Advertisers are flocking back to print, according to recent figures from controversial new EMMA report. A boost in news and magazine readership sparks data rival Roy Morgan to pose serious questions about the reliability of its numbers.
Collected by Ipsos Australia, the second largest market research company in the country, EMMA, or Enhanced Media Metrics Australia, is an alternate measure to current readership data supplied by Roy Morgan. A marked variance in readership numbers between the two bodies has provoked debate about the respective methodologies and fears of over- or under-valuing the market. Adding fuel to the fire, while EMMA is collected independently by Ipsos with a claimed survey size of 54,000 interviewees over the year, the report is funded by the publishing industry.
Simon Wake, managing director, Ipsos Media CT, said, “EMMA is all about providing a more accurate picture of media consumption across Australia.
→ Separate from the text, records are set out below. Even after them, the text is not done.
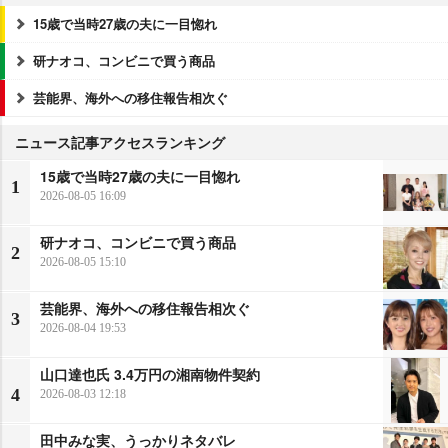
15歳で当時27歳の夫に一目惚れ
研ナオコ、コンビニで買う商品
芸能界、海外への移住報告相次ぐ
ニュース記事アクセスランキング
15歳で当時27歳の夫に一目惚れ
1
2026-08-05 16:09
研ナオコ、コンビニで買う商品
2
2026-08-05 15:10
芸能界、海外への移住報告相次ぐ
3
2026-08-04 19:53
山口達也氏 3.4万円の湘南物件契約
4
2026-08-03 12:18
田中みな実、うっかりネタバレ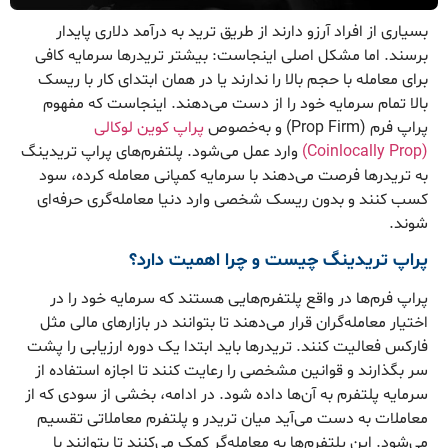
بسیاری از افراد آرزو دارند از طریق ترید به درآمد دلاری پایدار
برسند. اما مشکل اصلی اینجاست: بیشتر تریدرها سرمایه کافی
برای معامله با حجم بالا را ندارند یا در همان ابتدای کار با ریسک
بالا تمام سرمایه خود را از دست می‌دهند. اینجاست که مفهوم
پراپ فرم (Prop Firm) و به‌خصوص
پراپ کوین‌ لوکالی
(Coinlocally Prop)
وارد عمل می‌شود. پلتفرم‌های پراپ تریدینگ
به تریدرها فرصت می‌دهند با سرمایه کمپانی معامله کرده، سود
کسب کنند و بدون ریسک شخصی وارد دنیا معامله‌گری حرفه‌ای
شوند.
پراپ تریدینگ چیست و چرا اهمیت دارد؟
پراپ فرم‌ها در واقع پلتفرم‌هایی هستند که سرمایه خود را در
اختیار معامله‌گران قرار می‌دهند تا بتوانند در بازارهای مالی مثل
فارکس فعالیت کنند. تریدرها باید ابتدا یک دوره ارزیابی را پشت
سر بگذارند و قوانین مشخصی را رعایت کنند تا اجازه استفاده از
سرمایه پلتفرم‌ به آن‌ها داده شود. در ادامه، بخشی از سودی که از
معاملات به دست می‌آید میان تریدر و پلتفرم معاملاتی تقسیم
می‌شود. این پلتفرم‌ها به معامله‌گر کمک می‌کنند تا بتوانند با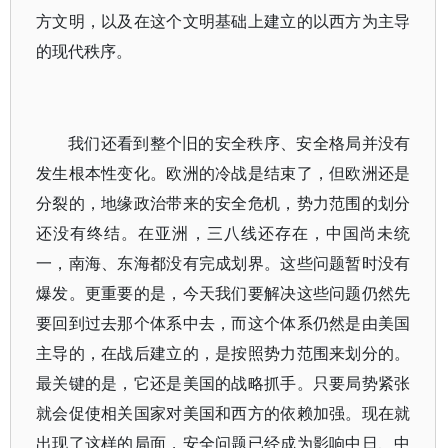
方文明，以及在这个文明基础上建立的以西方为主导
的现代秩序。
我们还看到整个旧的安全秩序、安全格局并没有
发生根本性变化。欧洲的冷战是结束了，但欧洲还是
分裂的，地缘政治带来的安全危机，势力范围的划分
还没有终结。在亚洲，三八线还存在，中国尚未统
一，南海、东海都没有完成划界。这些问题暂时没有
爆发。更重要的是，今天我们要解决这些问题仍然先
要回到过去那个体系中去，而这个体系仍然是由美国
主导的，在战后建立的，是按照势力范围来划分的。
最关键的是，它还是美国的战略抓手。只要局势紧张
就会促使相关国家对美国和西方的依赖加强。现在就
出现了这样的局面，安全问题已经成为影响中日、中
Recent figures show an increased surety for advertisers around investment decisions. There is far less risk, particularly in printed publications.”
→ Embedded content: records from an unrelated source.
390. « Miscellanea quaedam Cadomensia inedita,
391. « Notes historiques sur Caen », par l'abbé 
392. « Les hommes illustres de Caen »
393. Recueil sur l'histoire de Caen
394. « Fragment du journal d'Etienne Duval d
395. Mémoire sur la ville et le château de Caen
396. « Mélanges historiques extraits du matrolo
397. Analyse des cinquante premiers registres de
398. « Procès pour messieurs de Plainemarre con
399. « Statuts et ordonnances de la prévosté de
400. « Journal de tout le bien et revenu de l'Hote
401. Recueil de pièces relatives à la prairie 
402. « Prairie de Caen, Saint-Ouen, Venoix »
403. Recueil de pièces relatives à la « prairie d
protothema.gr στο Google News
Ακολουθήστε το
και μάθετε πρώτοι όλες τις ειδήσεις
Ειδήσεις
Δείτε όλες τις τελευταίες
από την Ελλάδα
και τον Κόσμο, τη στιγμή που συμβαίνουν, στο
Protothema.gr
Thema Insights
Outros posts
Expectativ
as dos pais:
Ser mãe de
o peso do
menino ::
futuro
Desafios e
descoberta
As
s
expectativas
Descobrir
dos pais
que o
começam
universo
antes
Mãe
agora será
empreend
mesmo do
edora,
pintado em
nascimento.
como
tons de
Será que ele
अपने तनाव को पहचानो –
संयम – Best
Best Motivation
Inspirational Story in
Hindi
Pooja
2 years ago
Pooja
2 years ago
However, George Pesutto, general manager media and communications, Roy Morgan, had questions about the methodology involved in sourcing the EMMA data, citing issues with Ipsos’s process transparency, sample sizes and brackets and a lack of clarity about who exactly is answering the core metric questions.
“The data is reporting readers per copy that are the highest in the world, significantly higher than similar data recorded in the UK, in the US, and previously in Australia,” said Pesutto.
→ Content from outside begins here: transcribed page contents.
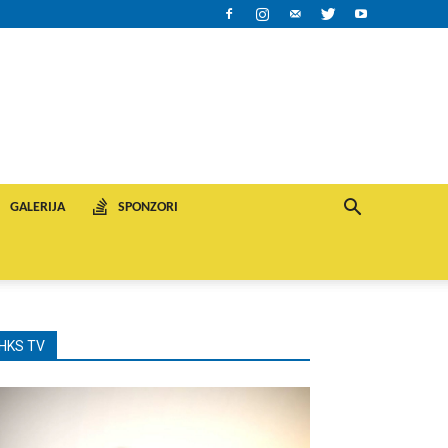
GALERIJA
SPONZORI
HKS TV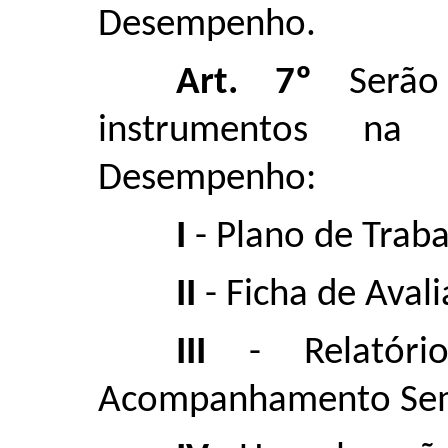
Desempenho.
Art. 7º
Serão 
instrumentos na 
Desempenho:
I
- Plano de Traba
II
- Ficha de Avali
III
- Relatóri
Acompanhamento Sem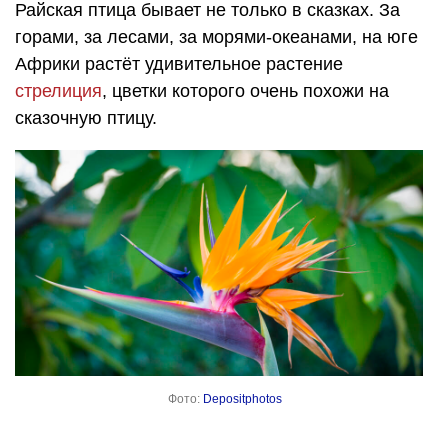
Райская птица бывает не только в сказках. За
горами, за лесами, за морями-океанами, на юге
Африки растёт удивительное растение
стрелиция
, цветки которого очень похожи на
сказочную птицу.
Фото:
Depositphotos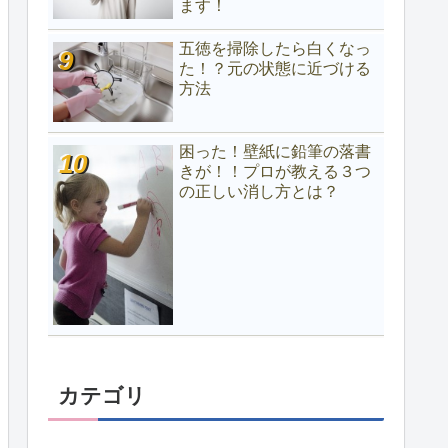
ます！
五徳を掃除したら白くなっ
た！？元の状態に近づける
方法
困った！壁紙に鉛筆の落書
きが！！プロが教える３つ
の正しい消し方とは？
カテゴリ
Wake explains Ipsos and EMMA’s new methodology differs from traditional approaches to cater to the current, highly fragmented media culture. He attributes higher numbers to two main differences, its daily weekday interviewing process and providing full-colour masthead reference and magazine cover artwork in focus groups. Wake asserts that this practice has full transparency and is backed by the Media Federation, offering a more up-to-date overview of modern readerships.
Pesutto has cautioned against the market’s newly heralded stability, however, adding that despite regional print news and some specialty interest magazine titles performing well, a predicted print renaissance is no sure thing.
“We’ve seen that numbers in print and numbers in online are holding steady, but people migrate from print to a mix of print and online, and that trend will continue over a period of time until publishers decide it’s no longer worth producing metro papers,” he said.
Self-styled innovation agency, Fusion Strategy, has indicated that this re-evaluation will likely be borne out by an imminent re-investment in print advertising by big brands. A new report indicates that print ad revenues have slumped at up to three times the rate of actual audience decline since 2008.
Speaking on the findings, Julian Clarke, News Corp Australia CEO, said, “the EMMA data release shows that the hunger for news and information across print and online continues to grow.”
Clarke agrees that the media channel mix is stabilising, with readers increasingly using both print and digital media in the information food chain. The report still showed a marginal drop print readership for most metro mastheads, while regional titles had increased readership quarter on quarter.
“Our newspaper brands continue to resonate very strongly with their audiences, collectively attracting more than 13.1 million Australians each month across print, digital, tablet and mobile – an increase on last quarter,” he said.